« L’éducation ? Un sujet invisible »
Pour la sociologue Annabelle Allouch, les thématiques liées à l’école et à l’université sont peu présentes dans les débats présidentiels et les médias, alors qu’elles concernent une large part de la population.
dans l’hebdo N° 1692 Acheter ce numéro
Maître de conférences en sociologie à l’université de Picardie-Jules Verne, Annabelle Allouch est spécialisée dans les questions de politiques éducatives et universitaires. Elle revient sur la faible place accordée à ces sujets dans la campagne pour l’Élysée, à l’heure où le système éducatif poursuit sa mutation libérale, et ce au détriment des usagers.
Quelle place occupe aujourd’hui l’éducation dans les débats présidentiels ?
Annabelle Allouch : C’est un thème mineur, parce que l’éducation n’est pas un sujet -clivant. Elle ne détermine pas les choix des électeurs. Dans les programmes des candidats, on s’intéresse plutôt aux questions de société, de sécurité ou d’immigration. On parle d’économie, d’international, en particulier concernant le rapport de la France avec l’Union européenne. L’éducation est présente, mais de manière périphérique. Éric Zemmour s’en sert par exemple comme support de son nationalisme, en visant le retour au culte du mérite et de l’excellence. Du côté des candidats de gauche – à l’exception de Christiane Taubira, qui n’a pas encore détaillé son programme –, un thème fait quasi l’unanimité : Parcoursup. Fabien Roussel, Anne Hidalgo et Jean-Luc Mélenchon militent pour sa suppression. Yannick Jadot propose quant à lui des sortes de portes ouvertes permettant de passer plus facilement dans le supérieur. Une unanimité qui s’explique par ce constat : -Parcoursup est très idéologique. La plateforme met en place une sorte de compétition et de rationalité gestionnaire : il faut placer l’élève là où l’on sait qu’il sera le plus efficace.
Comment expliquer cette faible place accordée aux sujets éducatifs ?
Elle est étroitement liée à l’état de l’espace médiatique. Dans mes recherches, je me suis intéressée à la place de l’éducation dans les journaux télévisés ces dix dernières années. Conclusion : c’est le domaine le moins représenté. Loin derrière les questions de société, de politique intérieure et de politique internationale. Elle ne concerne que 2 % de l’ensemble des reportages diffusés, d’après les données de l’Institut national de l’audiovisuel. Elle s’invite sur les plateaux de manière ponctuelle, pour la rentrée par exemple, mais la campagne présidentielle ne commence véritablement qu’en janvier… Cette année, la forte mobilisation du personnel éducatif en janvier a remis le sujet sur le devant de la scène, mais cela reste épisodique.

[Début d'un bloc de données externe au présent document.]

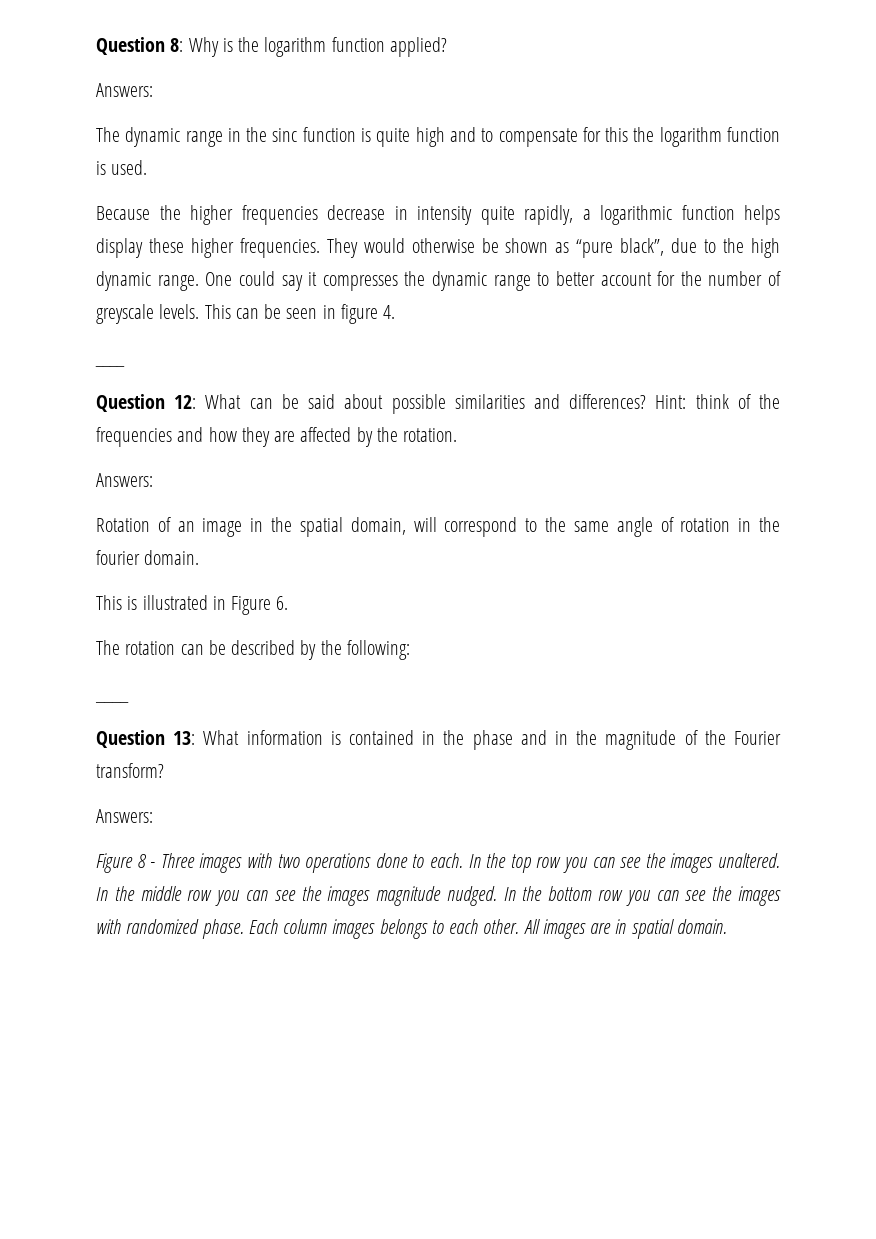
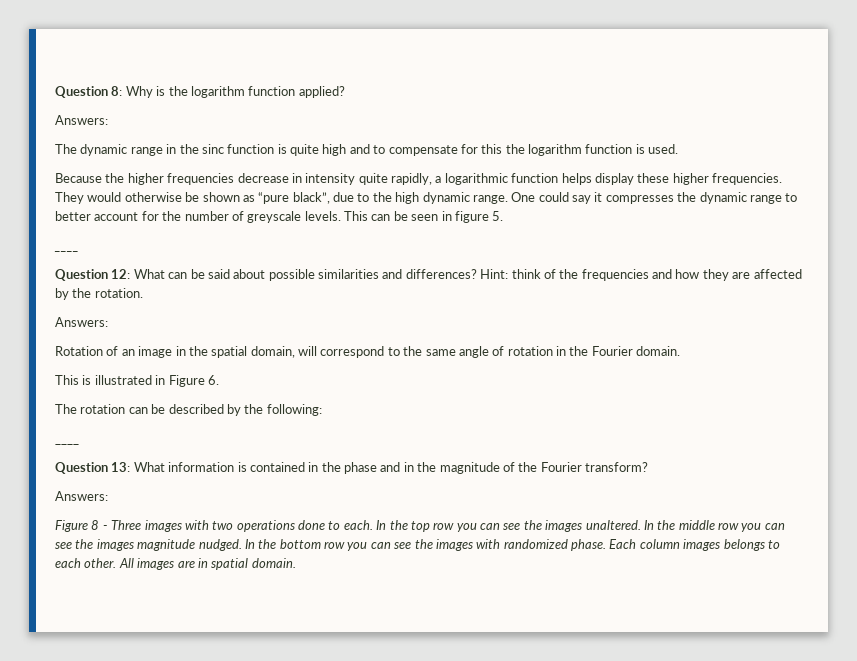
[383,305,396,319] 4. -> [492,211,504,221] 5.
[96,550,140,565] fourier -> [591,346,633,356] Fourier

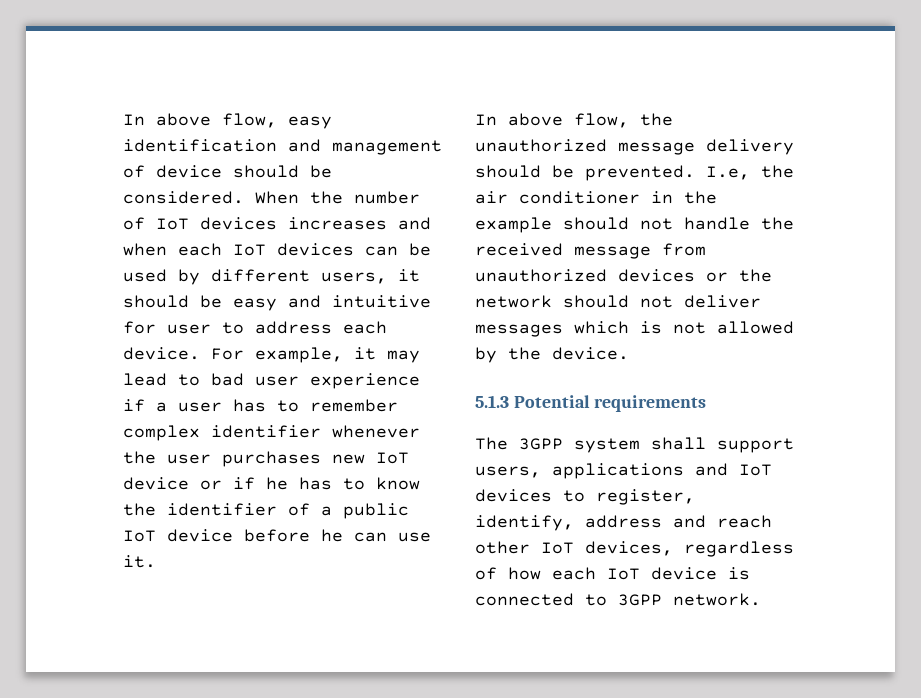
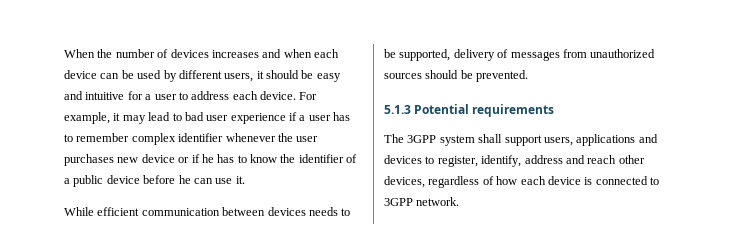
[123,113,332,129] [123,139,442,155] [123,165,332,178] [123,191,244,204] In above flow, easy identification and management of device should be considered. -> (64, 53) none
[156,218,189,230] IoT -> (169, 53) none
[233,243,354,256] IoT devices -> [64,70,97,79] device
(156, 327) none -> [145,94,152,100] a
[376,452,409,464] IoT -> (139, 160) none
[123,530,156,542] IoT -> (104, 181) none
[475,113,673,128] [475,139,794,155] [475,165,794,181] [475,191,717,204] [475,217,794,233] [475,243,706,259] [475,269,772,282] [475,295,761,308] [475,321,794,337] [475,347,629,363] In above flow, the unauthorized message delivery should be prevented. I.e, the air conditioner in the example should not handle the received message from unauthorized devices or the network should not deliver messages which is not allowed by the device. -> [64,207,351,216] [384,49,656,61] [384,70,529,82] While efficient communication between devices needs to be supported, delivery of messages from unauthorized sources should be prevented.
[739,464,772,476] IoT -> (658, 138) none
[541,542,574,554] IoT -> (645, 159) none
[607,568,640,580] IoT -> (546, 180) none

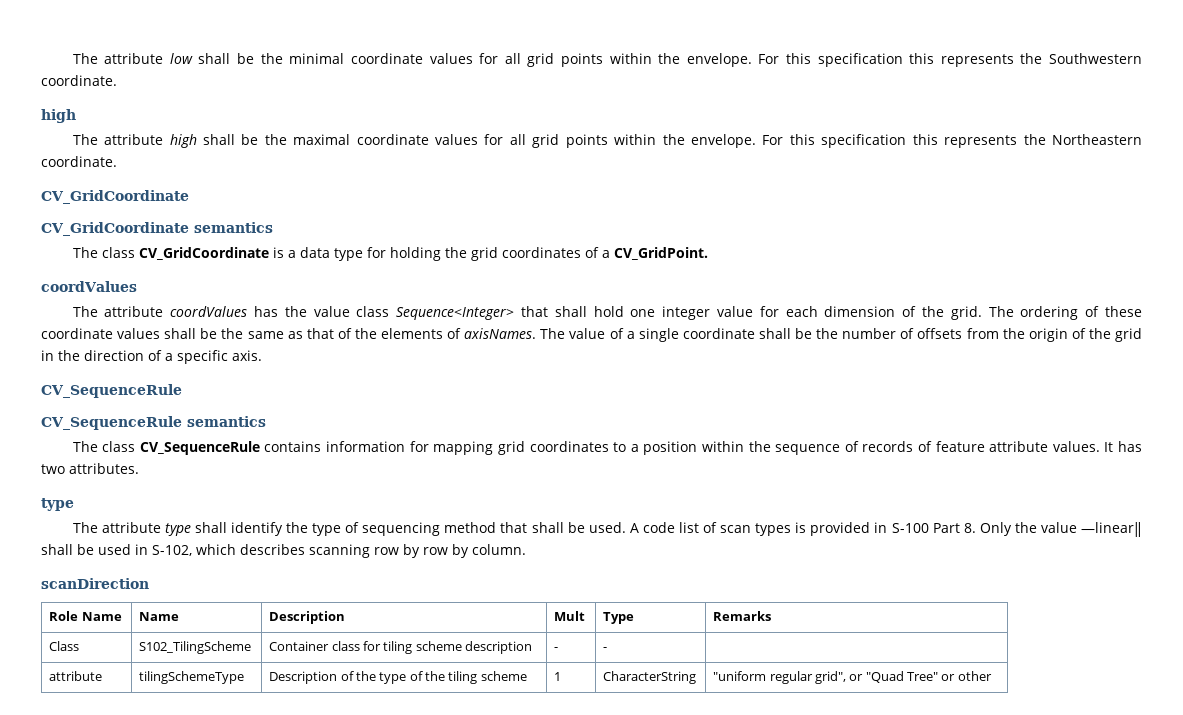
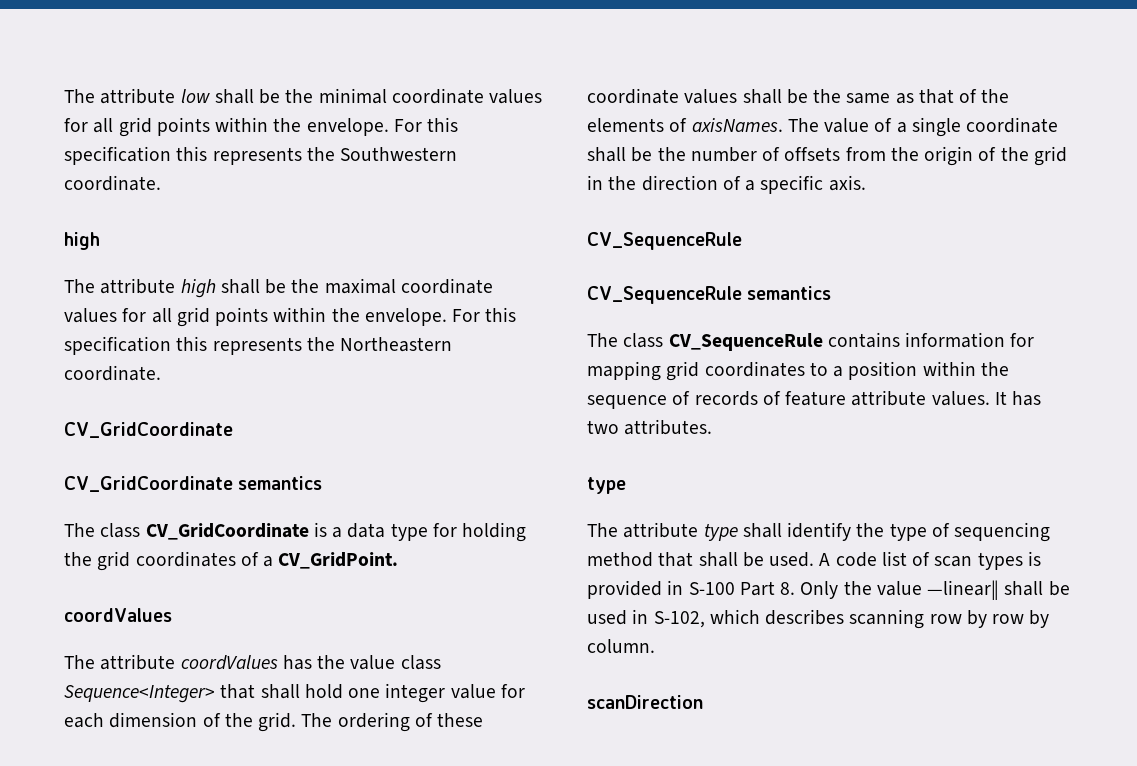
[49,611,122,621] [139,612,180,621] [269,611,346,624] [554,611,586,621] [603,612,635,624] [713,611,772,621] [49,641,80,651] [139,641,252,654] [269,641,533,654] [554,647,559,651] [603,647,608,651] [49,671,103,681] [139,671,245,684] [269,671,527,684] [554,672,562,681] [603,671,697,684] [713,671,992,684] // Role Name | Name | Description | Mult | Type | Remarks // Class | S102_TilingScheme | Container class for tiling scheme description | - | - | // attribute | tilingSchemeType | Description of the type of the tiling scheme | 1 | CharacterString | "uniform regular grid", or "Quad Tree" or other -> (703, 702) none

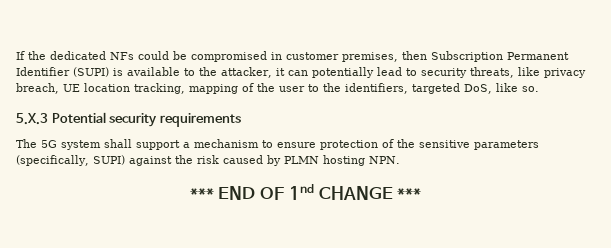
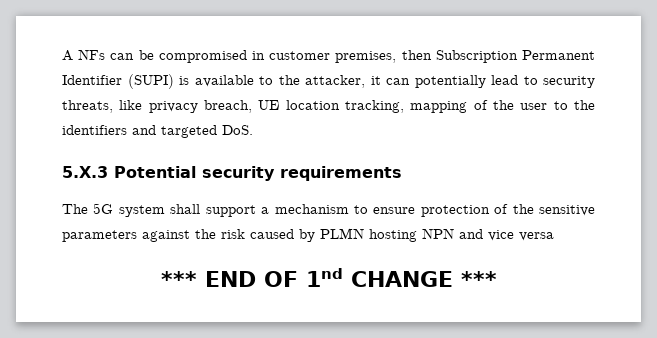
[16,51,169,60] If the dedicated NFs could -> [62,49,135,61] A NFs can
[345,83,539,94] identifiers, targeted DoS, like so. -> [62,125,253,138] identifiers and targeted DoS.
[16,155,125,166] (specifically, SUPI) -> (137, 236) none
[368,156,400,164] NPN. -> [422,228,554,241] NPN and vice versa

L’éducation est un sujet invisible dans les médias, la campagne présidentielle est à cette aune. Pourtant, l’expérience scolaire concerne une large part de la population, si ce n’est tout le monde. L’école est bien souvent la première institution que l’on rencontre dans sa vie. Et 12 millions d’élèves à l’école, ce sont des millions de familles impliquées, tandis que l’enseignement supérieur concerne 50 % des 18-25 ans. On ne peut que constater le hiatus entre cette expérience commune et la faible visibilité donnée aux sujets éducatifs, cantonnée à Parcoursup et à quelques controverses sur le salaire des profs, les conditions de travail ou encore l’ouverture sociale dans les grandes écoles.
Quels sont les enjeux qui sous-tendent aujourd’hui le domaine de l’éducation ?
Nous sommes au cœur d’une transformation du système éducatif et des services publics en général, dans une logique de plus en plus libérale. On casse le service public, on sous-investit pour pointer du doigt ses défaillances par la suite et expliquer aux usagers que, s’ils veulent de la qualité, mieux vaut se tourner vers le privé. On affaiblit les syndicats enseignants et les associations de parents d’élèves, de moins en moins puissants.
Cette lecture libérale, si Emmanuel Macron est réélu, ira jusqu’à son terme : la création d’un marché scolaire et de l’enseignement supérieur. Et même si, à gauche, les candidats proposent de démanteler ce qui a été mis en place ces cinq dernières années, le secteur éducatif se trouve pris dans ce que l’on appelle une « dépendance aux sentiers » : toutes les réformes prises par le passé, sauf pour les plus idéologiques peut-être, demeurent. On garde une certaine stabilité, comme l’a prouvée la présidence Hollande, pour ne pas faire dérailler la machine administrative.
Même si la gauche passe, ce qui demeure hautement improbable, le système restera cohérent avec ce qui s’est fait par le passé.